Page excerpt:
-- Opening Marker --

If there’s no feedback from the child, call 911 immediately or shout for someone nearby to do it and start with compressions.
Begin with Chest Compressions
Start by kneeling beside the child and placing both your hands on its chest, one over the other. Make sure your fingers are interlaced and only the heel of your hand is on the chest. Give 30 chest compressions at a depth of 2 inches at the same rhythm (100-120).
Give Rescue Breaths
Before giving rescue breaths, make sure the child’s airway is in a past-neutral position by tilting its head or lifting its chin. The compression-to-rescue-breath rate remains the same as in infants. Finally, provide enough oxygen to see the chest rise.
Lastly, keep up with the CPR until the EMS arrives. Make sure you switch with someone if your hands feel weak because losing the CPR rhythm does more damage than good to the patient.

-- Closing Marker --

Entries provided:

-- Opening Marker --

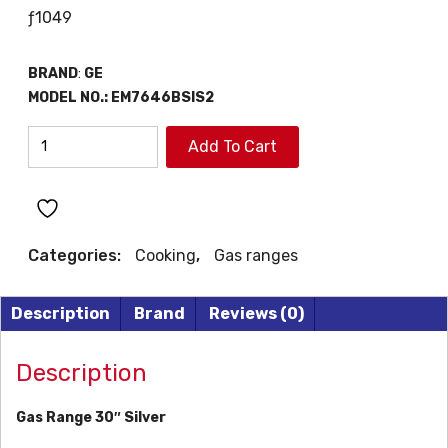
ƒ
1049
BRAND
:
GE
MODEL NO.:
EM7646BSIS2
MABE
Add To Cart
30"
GAS
RANGE
quantity
Categories:
Cooking
,
Gas ranges
Description
Brand
Reviews (0)
Description
Gas Range 30″ Silver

-- Closing Marker --

What to work on:
1. List the body parts of the child that the CPR excerpt mentions.
2. Give the CPR excerpt again, starting at "Begin with Chest" and ending at "same rhythm (100-120).", but swap "kneeling" for "crouching".

Results:
1. chest, airway, head, chin

2.
Begin with Chest Compressions
Start by crouching beside the child and placing both your hands on its chest, one over the other. Make sure your fingers are interlaced and only the heel of your hand is on the chest. Give 30 chest compressions at a depth of 2 inches at the same rhythm (100-120).